The university, while responding to the Centre's plea seeking withdrawal of appeal filed by the erstwhile UPA regime in the apex court against the Allahabad High Court order divesting the varsity of its minority tag, said the government cannot question the validity of a law made by Parliament or doubt the wisdom of Parliament in making the law, more so before a court of law.

It also opposed the ground taken by the NDA government that AMU was set up by a central act and that a five-judge constitution bench in 1967 in the Aziz Basha case had held that it was a "central university" and not a minority institution, saying the High Court had wrongly struck down certain sections of the Aligarh Muslim University Act, 1920 to take away its minority tag.

Elaborating on the ground for opposing the Centre's plea, the varsity said the appeal filed by the UPA government cannot be withdrawn by the NDA government.

"Considering these facts and the importance of the issues involved in the present appeal, the decision taken after change of Government at the Centre, by the present NDA Government led by a member of the Bharatiya Janta Party, does not appear to be a sound decision based on cogent and valid reasons, but one based on political considerations," the varsity said in its affidavit.

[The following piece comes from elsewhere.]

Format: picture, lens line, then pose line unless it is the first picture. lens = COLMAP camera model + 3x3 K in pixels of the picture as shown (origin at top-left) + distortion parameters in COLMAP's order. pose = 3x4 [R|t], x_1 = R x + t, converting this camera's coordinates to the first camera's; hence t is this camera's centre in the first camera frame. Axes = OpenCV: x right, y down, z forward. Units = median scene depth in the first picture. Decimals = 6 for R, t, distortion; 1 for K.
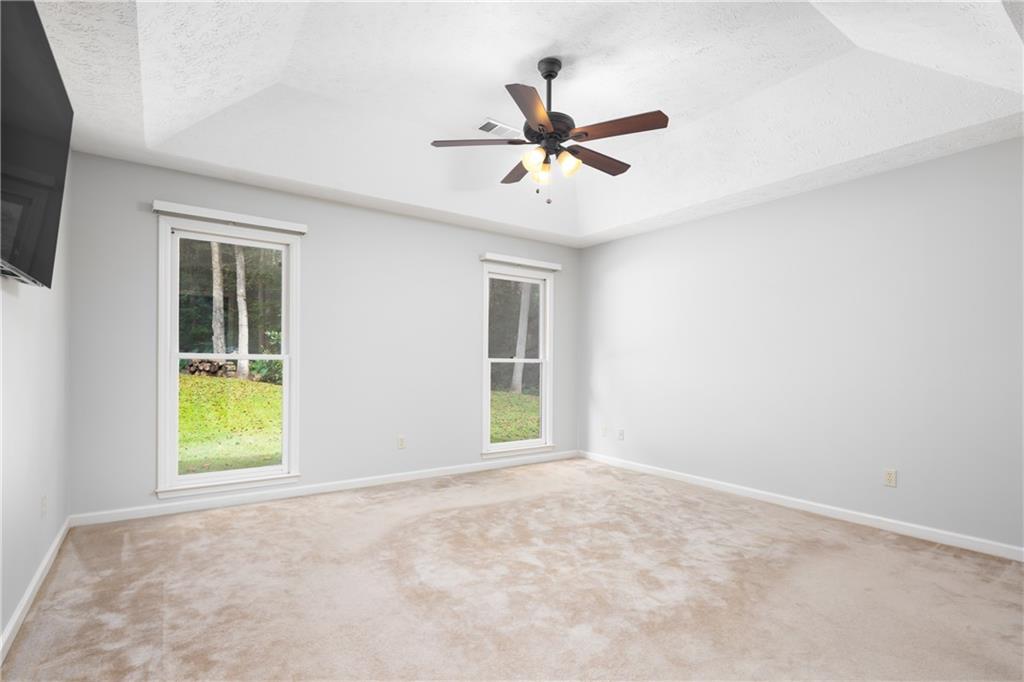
lens RADIAL K [[497.3, 0, 504.5], [0, 497.3, 358.7], [0, 0, 1]] dist [-0.000364, -0.000198]
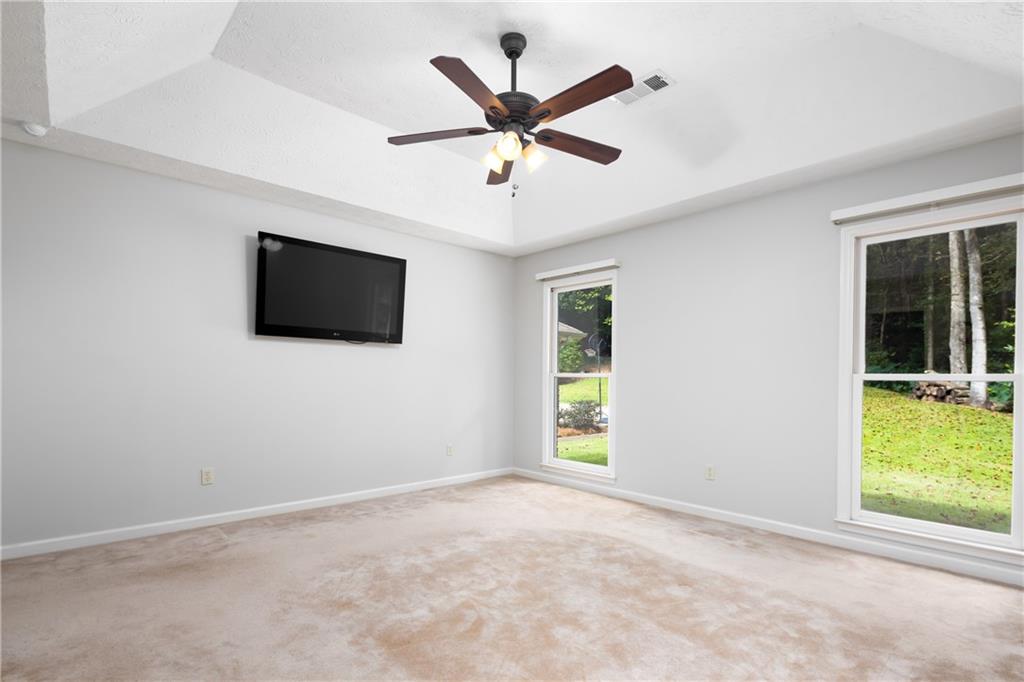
lens RADIAL K [[492.7, 0, 512.8], [0, 492.7, 346.7], [0, 0, 1]] dist [-0.000068, 0.000004]
pose [[0.136641, -0.072360, -0.987974, 0.162549], [-0.002913, 0.997295, -0.073446, 0.004563], [0.990616, 0.012913, 0.136060, 0.146661]]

The AMU affidavit quoted the Centre's affidavit as saying: "simply asserting that the AMU has been established by the minority community is an illegitimate usurpation of judicial power." 

It said such a plea on the part of the "executive wing of the State accusing Parliament of illegitimate usurpation of judicial power is unconstitutional, highly irreverential and irresponsible apart from being ex facie improper. It amounts to contempt of Parliament.

The varsity further said "Union of India cannot be permitted to withdraw its appeal on this ground. It is well settled by this Hon'ble Court that a decision taken at the governmental level will not be nullified by a change of government by another political party assuming power particularly when such a decision affects the interest of the nation as a whole."
It said parliamentary democracy is part of the basic structure of the Constitution and therefore it is the duty of the Executive to defend Parliament whenever and wherever any Act of Parliament is challenged. 

"It is not open to the Central Government to question the validity of a law made by Parliament or to doubt the wisdom of Parliament in making the law; more so, before a court of law," it said. 

The University said that apex court should appoint an eminent senior advocate as amicus curiae to assist it, considering the substantial questions of law of general public 
importance involved in the batch of appeals, including the correctness of Constitutional Bench judgment in Azeez Basha versus Union of India case. 

It said that none of the facts mentioned by Centre are new and all the facts were in the knowledge of the Union when it had filed the present appeal before the apex Court in 2006. 

AMU said that in respect of other Universities, the Governor/Lt Governor used to be the Chancellor but the varsity was provided a special dispensation in 1920 in comparison to 
other State established universities which also shows its "unique minority character". 

The Allahabad High Court had in January 2006 struck down the provision of the AMU (Amendment) Act, 1981 by which the university was accorded minority status. 

AMU Act was enacted in 1920 dissolving and incorporating Mohammedan Anglo-Oriental (MAO) College. AMU (Amendment) Act in 1951 was passed by Parliament to do away with compulsory instruction in Muslim theology. The amendment opened membership of the Court of AMU to non-Muslims. 

Changes were introduced by the 1966 amendment to AMU Act, which was challenged before the Supreme Court by S Aziz Basha. The SC dismissed the petition in 1967 holding that AMU was not a minority institution because it had been established by an Act of Parliament and had not been set up by Muslims.